From our baptismal vows: “Will you seek and serve Christ in all persons, loving your neighbor as yourself?  Will you strive for justice and peace among all people, and respect the dignity of every human being?”  This is what we said we would do when we took our baptismal vows or said we would train our children to do when we answered for them.

God wants our time and our hearts.  James tells us when we get just a glimpse of God that will be it--we will be focused on God and others as God would like us to, we need to see ourselves as we really are.  If we recognize our own strengths and weaknesses, our gifts and our brokenness, our talents and our neediness; then we can serve others without judgment.  We can recognize our need to act and to persevere in that action even when systems and people are corrupt and the odds seem insurmountable.  Because we are corrupted and holy at the same time, this is the value of looking at ourselves long and honestly.  We are not perfect, and neither is anyone else, but we can work in the world to make it better and we can improve others’ lives at the same time. [Adapted from Reverend Martin Smith.]

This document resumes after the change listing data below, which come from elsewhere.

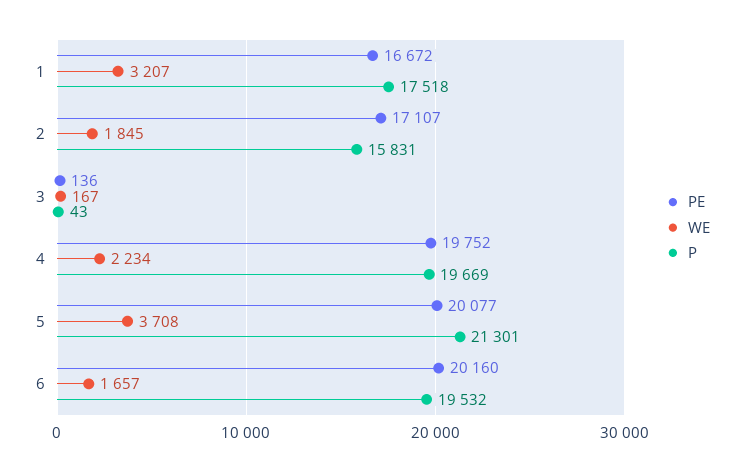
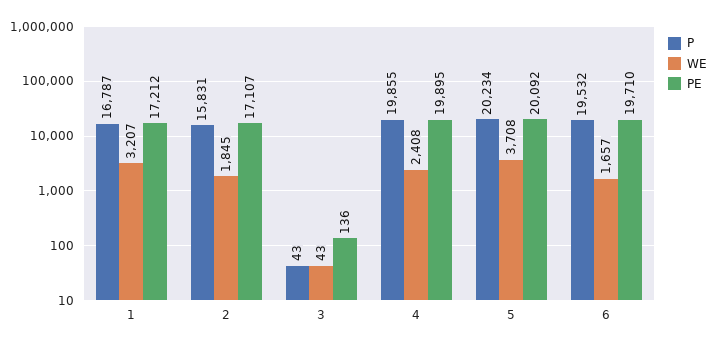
PE, 1: 16672 -> 17212
P, 1: 17518 -> 16787
WE, 3: 167 -> 43
PE, 4: 19752 -> 19895
WE, 4: 2234 -> 2408
P, 4: 19669 -> 19855
PE, 5: 20077 -> 20092
P, 5: 21301 -> 20234
PE, 6: 20160 -> 19710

Jesus applied the same concept to the Pharisees as James did to his readers. Jesus suggested that the Pharisees should take a good look at themselves.  They were into ritual washing (which wasn’t as accessible to the poor).  Jesus quotes Isaiah to them: “These people make a big show of saying the right thing, but their heart isn’t in it.  They act like they are worshiping me, but they don’t mean it.  They just use me as a cover for teaching whatever suits their fancy, ditching God’s command and talking up the latest fads.”  Jesus told them and the disciples that the bad actions that came out of them were the polluting influence. The actions that arose because they were hard of heart towards those who needed them.  In verses that were left out, that included their own parents.  Some apparently would give money to the temple and tell their parents they couldn’t help them in their old age.

All of us here care deeply about serving those less fortunate.  Many of us volunteer out in the community.  Corby serves on the library board and our public libraries are a haven for street people and for those who can’t afford internet in their homes and who can’t afford to buy their own books.  Several of us work in some capacity with kids in our schools.  We support Camp Victory financially and I serve the community of children who have been abused.

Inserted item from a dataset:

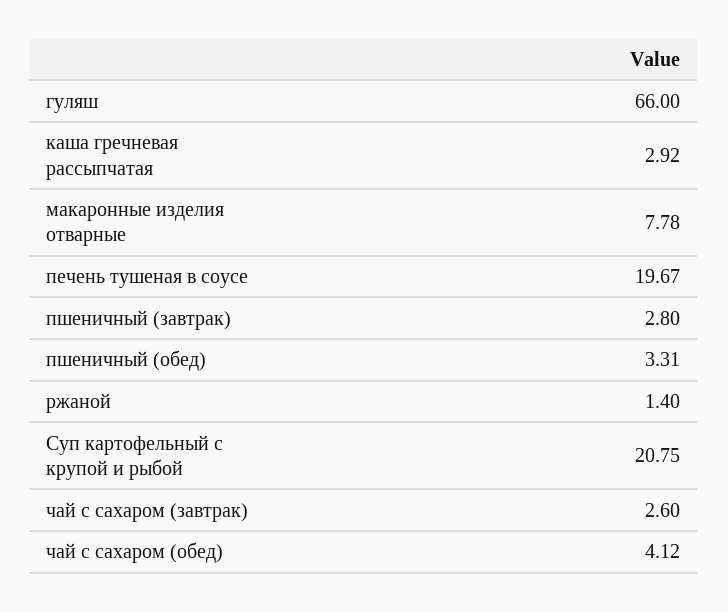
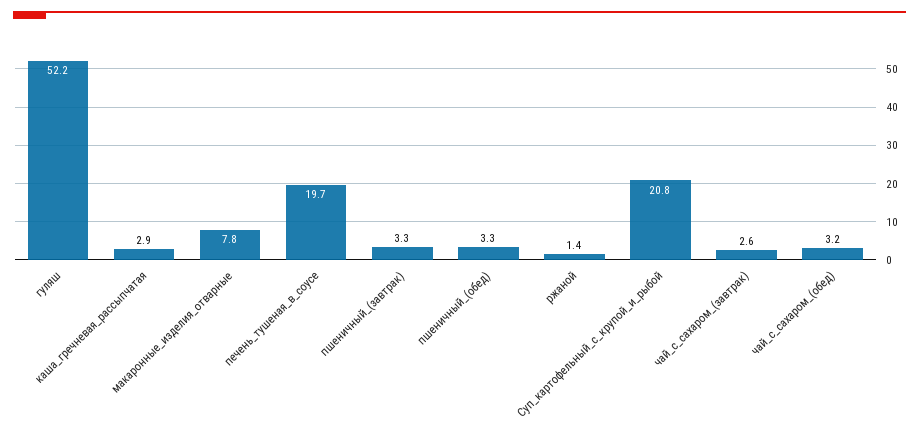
гуляш: 66 -> 52.2
пшеничный (завтрак): 2.8 -> 3.3
чай с сахаром (обед): 4.12 -> 3.2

All of us are more aware than we used to be about folks living rough and what they need from the community at large and we try to fulfill some of that by supporting Chaplains on the Harbor.  We know much more about drug abuse, housing issues, and poverty than we ever imagined we would because Sarah told us what we needed to know.  In all of these cases we are not assuming that we are perfect and those we serve are less than, we know we are imperfect but with God’s grace we tilt at the windmills and hope that we can make a difference in one person’s life--today.

I have learned, as an extravert, that James is right: it is best to use the ears first, then speak and keep anger at bay--straggling in the rear.  So much can be gained by listening to someone--really hearing them, really seeing them. And, oftentimes, that is all someone really wants--to be heard and seen.

I am my beloved’s and he is mine.  I cannot sit still while people suffer.  I must inform myself and take action.  Let us all listen and learn about ourselves and others and the systems we live under.  Then we can persevere in God’s will for us--to be beloved and unified with God’s desire for the world.  That is true religion.